Kaum intelektual ini adalah para dosen atau guru, pimpinan institusi, pejabat-pejabat di lingkungan pemerintahan yang dengan pengetahuannya yang luas dan statusnya turut mendukung penyebaran isu yang dilempar penguasa kepada masyarakat.
Tentu saja fungsi mereka itu bukan sesuatu yang gratis. Ada kepentingan atau motif yang pasti menguntungkan posisinya. Oleh karena itu, kaum intelektual tradisional ini biasanya menempati posisi-posisi strategis dalam pemerintahan.
Kaum intelektual ini diuntungkan oleh agenda penguasa.

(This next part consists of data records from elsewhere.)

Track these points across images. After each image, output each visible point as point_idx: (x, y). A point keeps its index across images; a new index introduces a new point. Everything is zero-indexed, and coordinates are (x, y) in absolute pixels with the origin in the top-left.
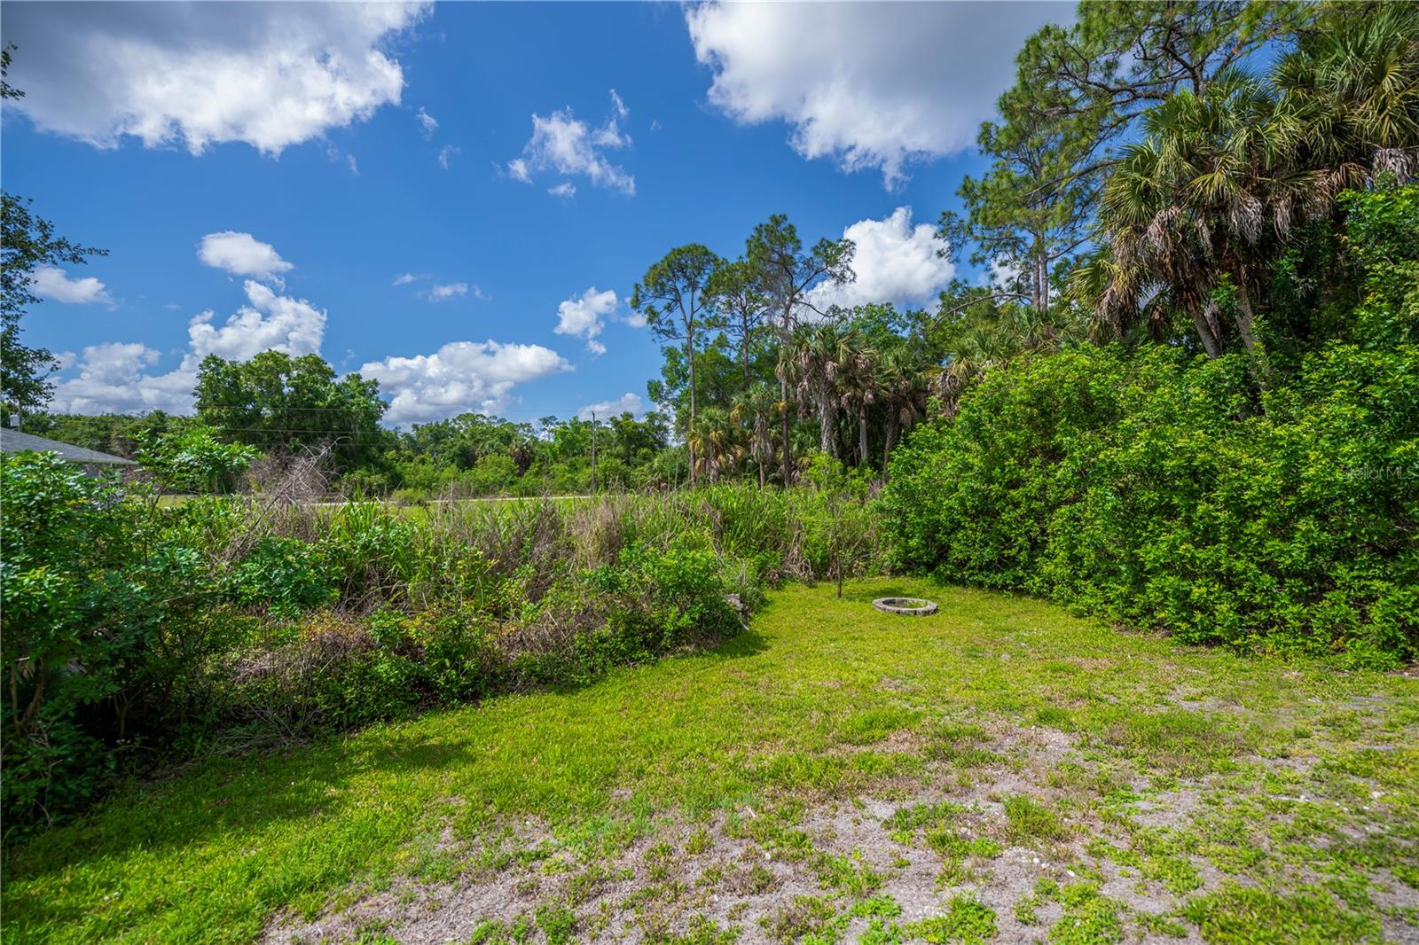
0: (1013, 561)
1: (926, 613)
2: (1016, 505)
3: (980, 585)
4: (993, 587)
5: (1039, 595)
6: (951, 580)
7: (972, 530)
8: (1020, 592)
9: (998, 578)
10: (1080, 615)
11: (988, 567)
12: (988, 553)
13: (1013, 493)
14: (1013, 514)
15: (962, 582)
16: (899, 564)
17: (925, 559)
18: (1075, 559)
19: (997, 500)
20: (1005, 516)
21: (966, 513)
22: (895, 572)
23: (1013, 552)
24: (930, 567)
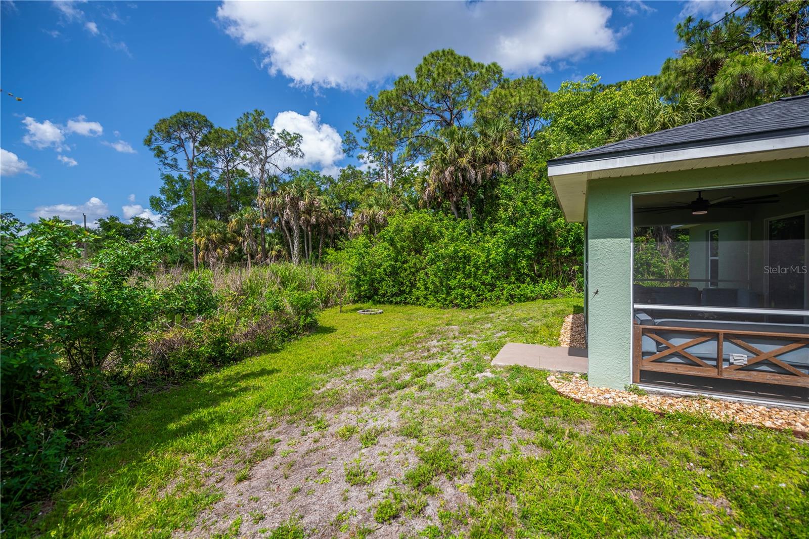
0: (404, 292)
1: (380, 313)
2: (406, 270)
3: (391, 302)
4: (396, 303)
5: (413, 304)
6: (379, 302)
7: (389, 281)
8: (406, 303)
9: (399, 299)
10: (429, 307)
11: (396, 295)
12: (395, 290)
13: (405, 266)
14: (405, 274)
15: (383, 303)
16: (356, 298)
17: (368, 295)
18: (426, 288)
19: (399, 269)
20: (402, 275)
21: (386, 274)
22: (355, 302)
23: (404, 288)
24: (369, 298)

Jaminan tunjangan gaji, janji kenaikan pangkat, hibah proyek, dan keuntungan-keuntungan materi lain. Oleh karena itu, para intelektual tradisional sering menjadi akademisi yang membeo dan menjustifikasi berbagai kebijakan yang salah dan merugikan rakyat yang dilakukan oleh penguasa yang adalah kaum oligarki yang berkuasa.
Mungkinkah intelektual tradisional ini mampu bersikap kritis terhadap penguasa yang membayar dan memfasilitasi hidupnya? Mungkin saja! Pasti ada! Tetapi jumlahnya bisa dihitung dengan jari. Kebanyakan terkooptasi oleh penguasa! Mereka sudah berada dalam comfort zone!
Kelompok Intelektual yang kedua, menurut Gramsci, adalah intelektual organik. Mereka dengan sadar mengambil langkah untuk membangkitkan perlawanan terhadap agenda-agenda penguasa. Kaum intelektual ini menggunakan sumber-sumber kekuatan yang dimiliki yaitu ilmu pengetahuan dan basis massa. Mereka berupaya melakukan empowerment, membangkitkan kesadaran masyarakat mengenai masalah-masalah sosial yang dialaminya.
Kelompok intelektual kedua komit pada panggilannya membela kepentingan masyarakat yang sering menjadi korban hegemoni dan dominasi penguasa dan kaum oligarki. Kelompok intelektual ini bukanlah kaum yang suka membeo terhadap penguasa. Tetapi, mereka juga bukan intelektual yang anti terhadap penguasa.
Sikap kritis mereka adalah ekspresi konsistensi dan integritas. Mereka mempertahankan sikap kritis terhadap berbagai kebijakan pemerintah yang bermasalah, terutama yang mengorbankan kepentingan masyarakat.
Menurut Vedi Hadiz, di Indonesia ini sudah terlalu banyak intelektual tradisional. Dan ironisnya, kita sangat kekurangan intelektual organik. Padahal dari kelompok yang terakhir inilah kita bisa mengharapkan adanya suara kenabian yang berjuang bagi kepentingan kaum voiceless yang sering termarjinalkan.
Oleh karena itu kita membutuhkan tulisan tentang peran intelektual Kristen di Indonesia agar kita bisa memetakan peran apa saja yang pernah dimainkan oleh kaum intelektual Kristen.